In some embodiments, the multiply paperboard has a Scott bond value in the range of 80-500 J/m ² . The Scott bond value as expressed herein is measured in accordance with Tappi 569.

In some embodiments, the multiply paperboard has a Z-strength value in a range of 100-500 kPa. The Z-strength value as expressed herein is measured in accordance with SCAN P 80:98.

In some embodiments, the multiply paperboard has a grammage of 100-500 gsm. The grammage as expressed herein is measured in accordance with ISO 536.

In some embodiments, the multiply paperboard is coated with at least one barrier layer on at least one side.

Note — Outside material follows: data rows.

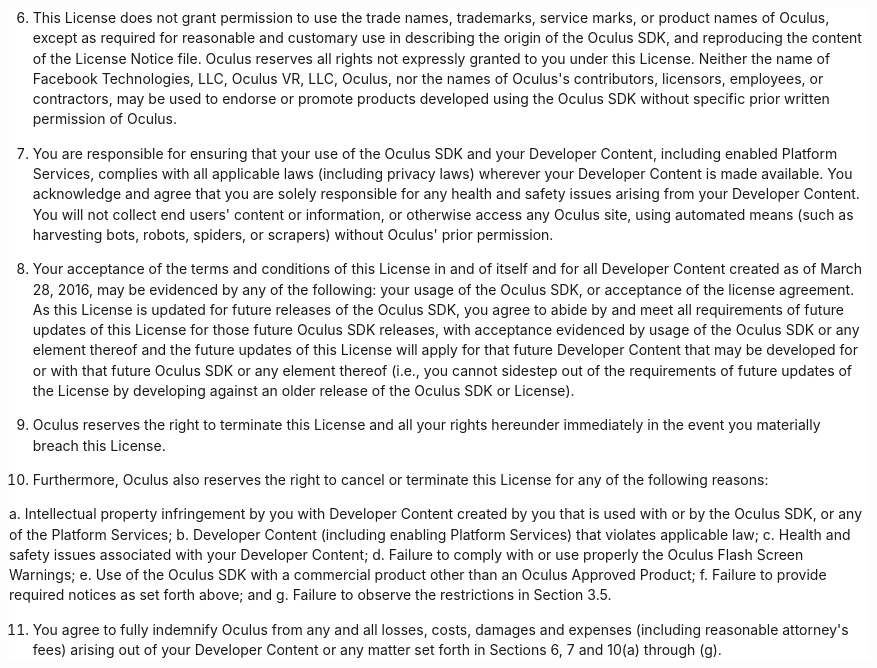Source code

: 6. This License does not grant permission to use the trade names,
   trademarks, service marks, or product names of Oculus, except as required
   for reasonable and customary use in describing the origin of the Oculus SDK,
   and reproducing the content of the License Notice file. Oculus reserves all
   rights not expressly granted to you under this License. Neither the name of
   Facebook Technologies, LLC, Oculus VR, LLC, Oculus, nor the names of
   Oculus's contributors, licensors, employees, or contractors, may be used to
   endorse or promote products developed using the Oculus SDK without
   specific prior written permission of Oculus.

7. You are responsible for ensuring that your use of the Oculus SDK and your
   Developer Content, including enabled Platform Services, complies with all
   applicable laws (including privacy laws) wherever your Developer Content is
   made available. You acknowledge and agree that you are solely responsible
   for any health and safety issues arising from your Developer Content. You will
   not collect end users' content or information, or otherwise access any Oculus
   site, using automated means (such as harvesting bots, robots, spiders, or
   scrapers) without Oculus' prior permission.

8. Your acceptance of the terms and conditions of this License in and of itself
   and for all Developer Content created as of March 28, 2016, may be
   evidenced by any of the following: your usage of the Oculus SDK, or
   acceptance of the license agreement. As this License is updated for future
   releases of the Oculus SDK, you agree to abide by and meet all requirements
   of future updates of this License for those future Oculus SDK releases, with
   acceptance evidenced by usage of the Oculus SDK or any element thereof
   and the future updates of this License will apply for that future Developer
   Content that may be developed for or with that future Oculus SDK or any
   element thereof (i.e., you cannot sidestep out of the requirements of future
   updates of the License by developing against an older release of the Oculus
   SDK or License).

9. Oculus reserves the right to terminate this License and all your rights
   hereunder immediately in the event you materially breach this License.

10. Furthermore, Oculus also reserves the right to cancel or terminate this
    License for any of the following reasons:

a. Intellectual property infringement by you with Developer Content
created by you that is used with or by the Oculus SDK, or any of the
Platform Services;
b. Developer Content (including enabling Platform Services) that violates
applicable law;
c. Health and safety issues associated with your Developer Content;
d. Failure to comply with or use properly the Oculus Flash Screen
Warnings;
e. Use of the Oculus SDK with a commercial product other than an
Oculus Approved Product;
f. Failure to provide required notices as set forth above; and
g. Failure to observe the restrictions in Section 3.5.

11. You agree to fully indemnify Oculus from any and all losses, costs,
    damages and expenses (including reasonable attorney's fees) arising out of
    your Developer Content or any matter set forth in Sections 6, 7 and 10(a)
    through (g).

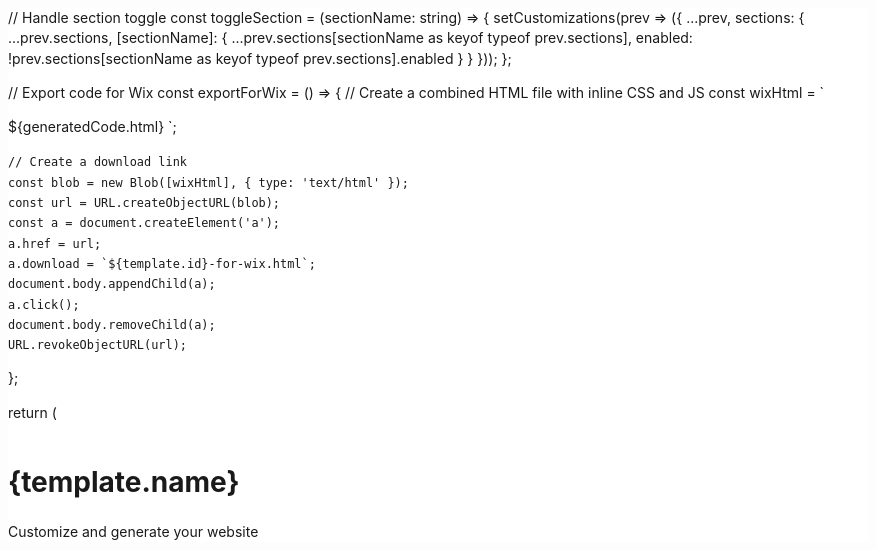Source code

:   // Handle section toggle
  const toggleSection = (sectionName: string) => {
    setCustomizations(prev => ({
      ...prev,
      sections: {
        ...prev.sections,
        [sectionName]: { 
          ...prev.sections[sectionName as keyof typeof prev.sections],
          enabled: !prev.sections[sectionName as keyof typeof prev.sections].enabled 
        }
      }
    }));
  };
  
  // Export code for Wix
  const exportForWix = () => {
    // Create a combined HTML file with inline CSS and JS
    const wixHtml = `
<!DOCTYPE html>
<html lang="en">
<head>
  <meta charset="UTF-8">
  <meta name="viewport" content="width=device-width, initial-scale=1.0">
  <title>${customizations.title}</title>
  <style>
${generatedCode.css}
  </style>
</head>
<body>
${generatedCode.html}
  <script>
${generatedCode.js}
  </script>
</body>
</html>
    `;
    
    // Create a download link
    const blob = new Blob([wixHtml], { type: 'text/html' });
    const url = URL.createObjectURL(blob);
    const a = document.createElement('a');
    a.href = url;
    a.download = `${template.id}-for-wix.html`;
    document.body.appendChild(a);
    a.click();
    document.body.removeChild(a);
    URL.revokeObjectURL(url);
  };
  
  return (
    <div className="min-h-screen bg-black text-white">
      <div className="max-w-7xl mx-auto px-4 py-8">
        <div className="mb-8">
          <h1 className="text-3xl font-heading font-bold">{template.name}</h1>
          <p className="text-gray-400">Customize and generate your website</p>
        </div>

In some embodiments, the multiply paperboard is or is comprised in a paperboard for liquid packaging.

In some embodiments, the multiply paperboard is a folding box board.

The multiply paperboard may further be defined as set out above with reference to the method of the first aspect.

According to a fourth aspect of the present disclosure, there is provided use of the multiply paperboard according to the second or third aspect in paperboard for liquid packaging. In view of the above detailed description of the present invention, other modifications and variations will become apparent to those skilled in the art. However, it should be apparent that such other modifications and variations may be effected without departing from the spirit and scope of the invention.

Examples

Example 1 (Comparative)

A 3-ply paperboard with top ply (i.e., the first ply typically comprising bleached kraft pulp), mid ply (i.e., the second ply typically comprising unbleached kraft pulp), and back ply (i.e., the third ply typically comprising unbleached kraft pulp) was prepared with a native starch (uncooked) sprayed between the first and second ply. The physical properties and delamination behaviour are shown in Table 1 below. The delamination deviates from the targeted 50% center line towards the top ply.

Example 2

Example 2 is a trial corresponding to Example 1 . The same 3-ply paperboard structure was utilized in Example 2 as in Example 1 , but 25 wt% post refined CTMP was included in the mid ply (based on dry weight of the mid ply) of Example 2. The post refined CTMP had a Canadian Standard Freeness (CSF) value of 530 ml, measured according to ISO 5267-2:2001 , (which corresponds to a Schopper Riegler (°SR) value of about 21). Furthermore, in Example 2 native uncooked starch was applied between the top ply and the mid ply and between the mid ply and the back ply, respectively, using a curtain applicator (instead of spray starch as in Example 1 ). The results show that although the CTMP was post refined and provided a higher z- strength value, (which is ascribed to higher internal strength), the delamination point was actually in the midpoint. This confirms that the invention allows for the use of post refined CTMP according to the refining level as mentioned in the application, whereas the starch applied between the plies provides a strength which controls the delamination point to the splitting point target of 50% without compromising the z- strength or enabling further enhancing the thickness directional strength in the whole board structure. Table 1

The splitting point was determined by delaminating the samples by Ply Bond tester (TAPPI/ANSI T 569 om-14) and then evaluation by visual inspection and by gravimetric means (%). The top share represents the amount (%) of the top ply side when splitting the specimen into 2 sheets. The closer the value is to 50% the more controlled the splitting behaviour inside the mid ply is.